— Work task A —
In the forum posts about wedding rings after a spouse's death, how many years of marriage does the first writer mention?
— Work task B —
In the forum posts about wedding rings after a spouse's death, rewrite the passage from "I didn't plan" up to and including "is a bracelet.", substituting "race" for "marathon".

— Source passage —
──────────
Saint Paula is the patron saint of widows and Saint Stephen is the patron saint of deacons
Learn More: Saint Stephen and Saint Paula

Feb 9th 2013 new

I wore my ring for about four years after David's death. My family and friends encouraged me to take it off. Sometimes it felt like they were hounding me about it. So about two years ago I had my ring melted down into a filigree pendant with the diamond in the middle and wore it on a gold chain every day until a little over a year ago. Now I bring it out every once and a while and wear it. I am very conscious of having no ring on my left hand and wore a ring my godmother had given me for a while. Once I realized that I was really ready to marry again, I put my godmother's ring on my right hand. My left hand feels very strange and is a constant reminder that I really am single. It took me four years to even consider that, but I have now not only considered it but also accepted it. Being single is very strange and sometimes I really don't know what to do. After 34 years of marriage, how does one all the sudden know how to be single?

Feb 9th 2013 new

I didn't plan to take mine off as soon as I did. I ran a marathon one month after Phil died. I usually remove rings when I run because of the swelling. That time I didn't. My fingers swoll and I almost lost my ring finger. I never put it back on. I do wear his KIA bracelet. Unless a person knows what it is, they just assume it is a bracelet.

Feb 9th 2013 new

Thanks for the good discussion everyone. It will be 3 years ago this Easter when my husband died. I absolutely love my ring! I still wear my ring as I feel it is a part of me and I was married for only 7 1/2 years. It is a security issue sometimes. I wear my ring because I have young children and I don't want stares from others or have to explain about where their dad is. I have also seen the Women of Grace shows on EWTN where they talked about taking it off, and I agree it is a very individual and personal issue. I once told myself that I would not take off my ring until I put another wedding ring on it. However, I do know that I do not "look" available with my ring on. Finally this month, I have taken it off for 3 different outings. I did not like the feeling, but made it through! The Lord works in His own timing.

Feb 10th 2013 new

As many have stated, it is a very personal decision and one that may take a few trials until it is comfortable. I've been widowed 11.5 years. My husband's ring was one of the few personal effects I got back after his climbing accident. It was scratched and bent from the impacts and I immediately put it on a chain I was wearing. About 2 years after his death I added my ring to the chain. It fit nicely inside his ring and it felt right to have them together. Now, so many years later the chain and both rings hang on the corner of my favorite picture of my husband and our daughter. The picture was taken the day after she was born and we were gifted her by her birth mother. He is leaning over her and touching noses. There is pure love in his face. She was only 7.5 months when he died so the rings hanging on their picture (which is on my bedroom dresser) is a reminder to her of her father's love. We our blessed by Our Father's love which has gotten us through many valleys.
──────────
— Excerpted records —
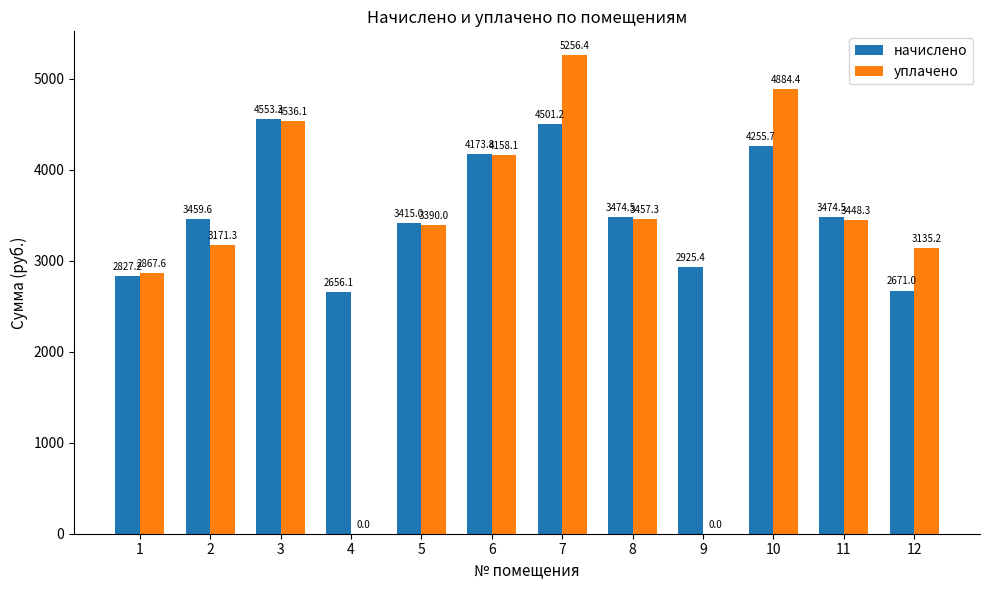

Which series has the largest range (max minus min)?

уплачено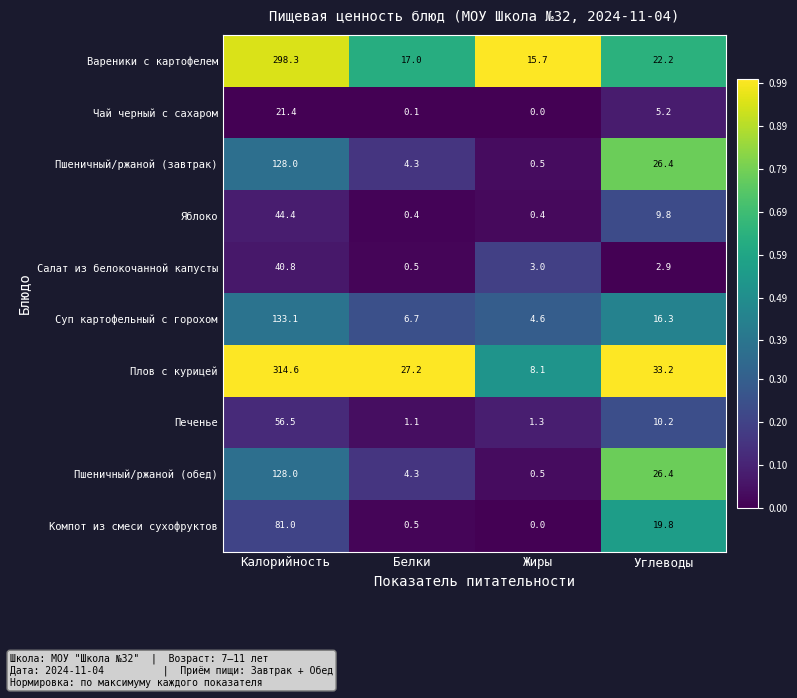

How many data points in Вареники с картофелем are less than 22?

2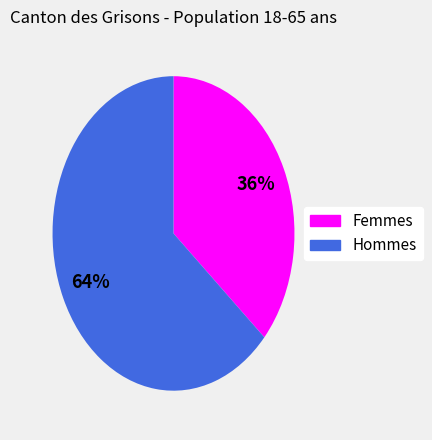

To the nearest percent, what is the combined percentage of Femmes and Hommes?

100%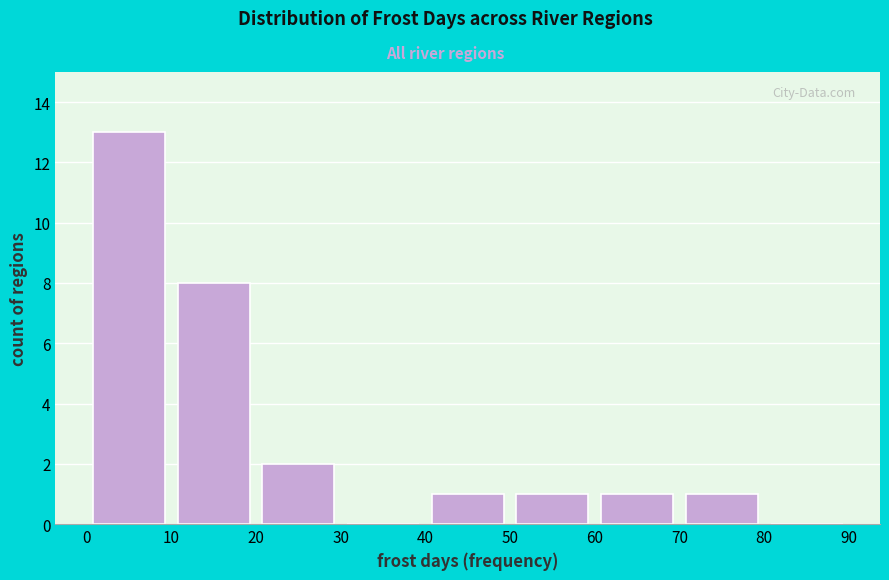

Reading left to right, transcribe this chart: for each bar, give the range it covers on the x-axis and its height. The values are not printed on the chart, so give them approximately, as read against the axis.

0 to 10: 13
10 to 20: 8
20 to 30: 2
30 to 40: 0
40 to 50: 1
50 to 60: 1
60 to 70: 1
70 to 80: 1
80 to 90: 0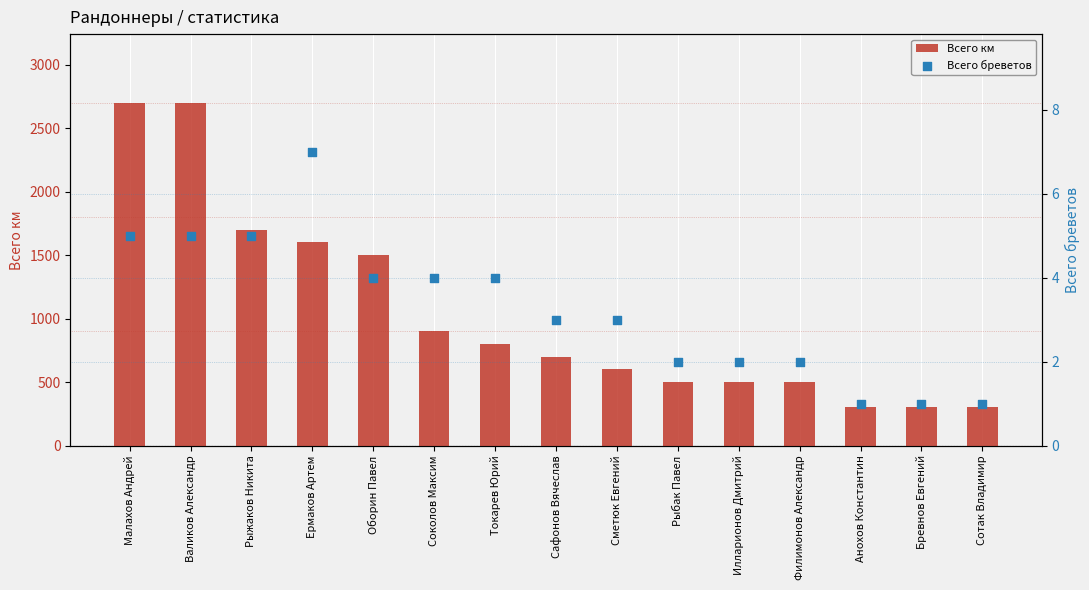

What is the total value across all series at Сметюк Евгений?

603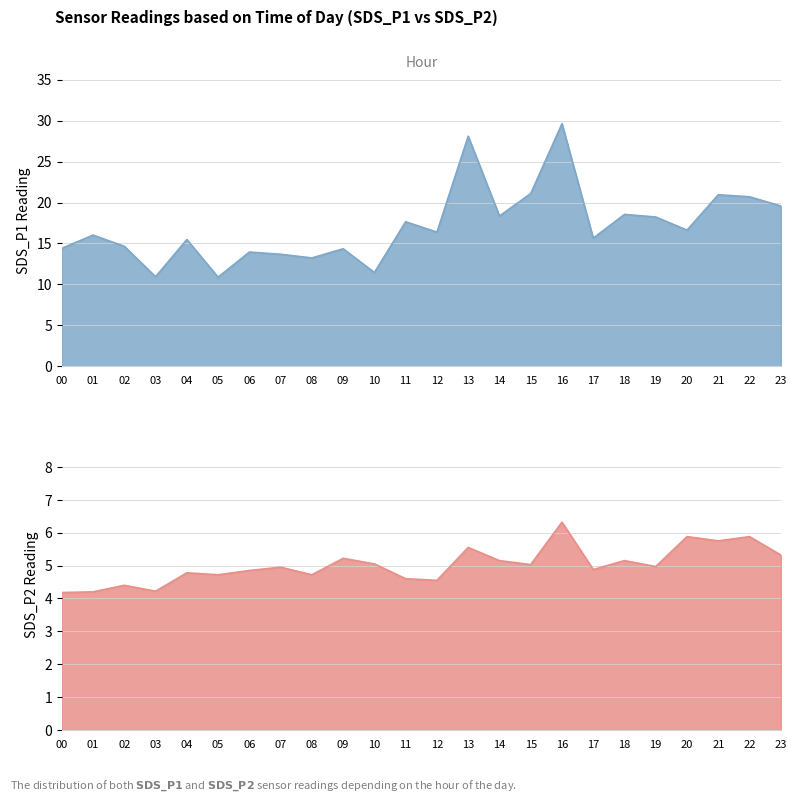

How many lines are shown in the chart?

2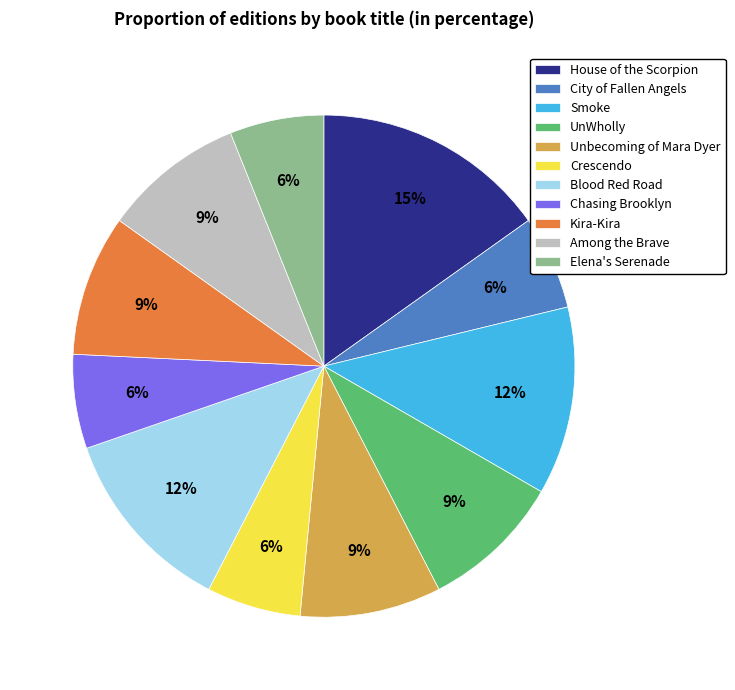

What percentage is the Unbecoming of Mara Dyer slice, to the nearest percent?

9%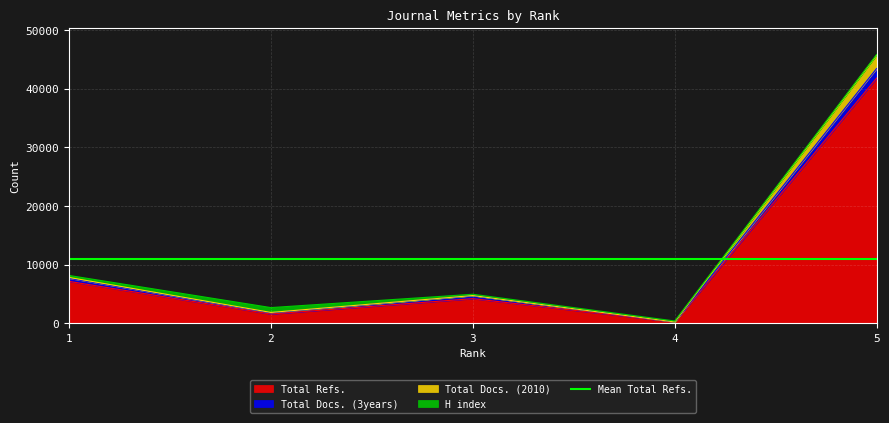

What is the difference between the Total Refs. values at 2 and 5?

40214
──────────
— Task result A —
34 years.

— Task result B —
I didn't plan to take mine off as soon as I did. I ran a race one month after Phil died. I usually remove rings when I run because of the swelling. That time I didn't. My fingers swoll and I almost lost my ring finger. I never put it back on. I do wear his KIA bracelet. Unless a person knows what it is, they just assume it is a bracelet.